Zitat von Titus_Livius
Immer wenn die Sprache auf Tugenden kommt, wird das Thema mit den Nazis in Verbindung gebracht, um diese Tugenden zu diffamieren, gleichwohl diese auch in anderen Ländern nach wie vor einen hohen Stellenwert haben und diese Tugenden Deutschland nach dem Krieg zu dem gemacht haben, was es heute ist: eine der führenden Wirtschaftsnationen.

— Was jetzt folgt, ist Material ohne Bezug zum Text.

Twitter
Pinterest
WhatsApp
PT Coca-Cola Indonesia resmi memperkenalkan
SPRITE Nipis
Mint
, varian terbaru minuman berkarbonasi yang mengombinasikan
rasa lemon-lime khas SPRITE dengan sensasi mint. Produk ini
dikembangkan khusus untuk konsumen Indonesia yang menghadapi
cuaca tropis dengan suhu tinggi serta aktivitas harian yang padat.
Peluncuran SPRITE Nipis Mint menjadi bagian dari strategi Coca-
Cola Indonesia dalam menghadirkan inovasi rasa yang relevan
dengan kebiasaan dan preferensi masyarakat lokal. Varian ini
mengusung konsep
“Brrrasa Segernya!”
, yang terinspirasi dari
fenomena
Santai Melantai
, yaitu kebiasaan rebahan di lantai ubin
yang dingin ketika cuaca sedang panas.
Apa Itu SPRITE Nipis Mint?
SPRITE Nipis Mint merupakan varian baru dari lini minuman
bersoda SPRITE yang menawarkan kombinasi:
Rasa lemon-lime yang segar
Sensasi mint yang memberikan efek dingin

Ich geb Dir in gewisser Weise recht, T.L.: Sekundärtugenden wie Pünklichkeit sind für eine effiziente Wirtschaft unerlässlich; sie erfreuen sich anderswo, aber auch hierzulande auch noch recht großer Wertschätzung. Ich glaube aber, nur dir Deutschen konnten solche Tugenden vor die Tugenden setzen, die ein moralisches Urteil bzw. die Frage nach richtig und falsch aufwerfen. Freiheit, Gleichheit, Brüderlichkeit waren die Schlagworte der frz. Revolution, und sind mWn dort immer noch die häufigste Anwort in Frankreich, wenn nach Tugenden gefragt wird. "Wir" Deutschen haben Fleiß und Pünktlichkeit und Gehorsam; und die sind nicht unwichtig, aber spielen in einer anderen Liga. Denn auch wenn's Polemik ist hat Lafontaine einfach recht: Mit Fleiß und Pünktlichkeit und Gehorsam lässt sich auch ein KZ betreiben; imt Freiheit, Gleichheit, Brüderlichkeit nicht.